**Exercise text:**
◆ ◆ ◆ ◆
[Date Prev][Date Next][Thread Prev][Thread Next][Date Index][Thread Index]
[Speechd] KTTS and SpeechD integration
From: |
Hynek Hanke |
Subject: |
[Speechd] KTTS and SpeechD integration |
Date: |
Sun Aug 13 12:52:48 2006 |
Hi Milan,
> HH> 3) The TTS is able to start synthesizing the text from an
> HH> arbitrary index mark in the given (complete) text.
>
> I'm not sure what's the point here. I assume you don't think about just
> cutting out the before-mark prefix, you probably think about starting
> the synthesis considering the left context, e.g. correct pronunciation
> ("I will <mark> read" vs. "I have <mark> read"), intonation dependent on
> the previous contents, or considering surrounding SSML markup.
you understood it correctly. I don't think considering pronounciation and
intonation context is that important, especially because (except for special
cases), this kind of index marks will mostly lie in between sentences, not
inside them. But considering surrounding SSML markup is very important, because
that can make a big difference in the resulting speech.
Currently, what I do in Speech Dispatcher to ensure pause/resume or rewinding,
is that I cut the message at the appropriate index mark and send to Festival
only the rest. This is very wrong, because it can even break the SSML entirely
(make it invalid) if the index mark happens to be at some bad place. Fixing
this is of quite high importance, I think. I didn't think about this problem
when we made the switch to SSML.
> I think this is a legitimate requirement on a TTS system.
I think it should also be somehow included in the TTS API specs discussed on
freedesktop.org. The point 4.7 (NICE TO HAVE) is somehow similar to this
requirement, although a bit more general.
The problem with this is that if the synthesizer supports SSML and doesn't
support the feature described above, then the applications are forced to parse
the SSML if they want to do pause/resume without blocking the whole session
with the TTS (that's what the pause/resume functions in 4.12 do, if I
understand correctly).
◆ ◆ ◆ ◆
**Dataset excerpt:**
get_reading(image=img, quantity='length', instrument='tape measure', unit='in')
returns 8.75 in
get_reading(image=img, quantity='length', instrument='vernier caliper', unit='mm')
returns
◆ ◆ ◆ ◆
**Apply what you read:**
1) Answer these questions about the post on KTTS and Speech Dispatcher integration:
(a) According to the post, where will index marks of this kind mostly lie?
(b) What does Speech Dispatcher currently send to Festival to handle pause/resume or rewinding?
(c) Which point of the TTS API specs discussed on freedesktop.org is called somewhat similar to the requirement?
2) Quote the stretch of the KTTS and Speech Dispatcher post from "I think it should" through "understand correctly).".
3) Write what comes next in the post on KTTS and Speech Dispatcher integration, after its last sentence.

**Results:**
1)
(a) In between sentences, not inside them.
(b) Only the rest of the message, after it is cut at the appropriate index mark.
(c) Point 4.7 (NICE TO HAVE).

2)
I think it should also be somehow included in the TTS API specs discussed on
freedesktop.org. The point 4.7 (NICE TO HAVE) is somehow similar to this
requirement, although a bit more general.
The problem with this is that if the synthesizer supports SSML and doesn't
support the feature described above, then the applications are forced to parse
the SSML if they want to do pause/resume without blocking the whole session
with the TTS (that's what the pause/resume functions in 4.12 do, if I
understand correctly).

3)
I propose to prepend a SHOULD HAVE point requiring the TTS to at least be able
to start reading from a specified index mark, as described above.
> But retaining the complete left context means processing it, which may mean
> the synthesizer doesn't start returning the output "immediately".
If this turns out to be a problem, we could look for alternative ways how to
ensure pause/resume/rewinding, like the point 4.7 of TTS API requirements
(although this point is not complete for that purpose). But I expect it would
be more difficult.
> What you say here is probably somewhat confused.
Of course your explanations of the screen/application reader are more
acurate. My point was just to explain that generally a reader like Gnopernicus
won't be the only application that needs it's speech to get through so that
accessibility is ensured. There even might be more important messages that what
gets out of Gnopernicus or speechd-el.
A user probably doesn't want the message ``You have an incomming call from
Milan Zamazal'' be interrupted or thrown away by messages caused by him writing
a letter in a text editor.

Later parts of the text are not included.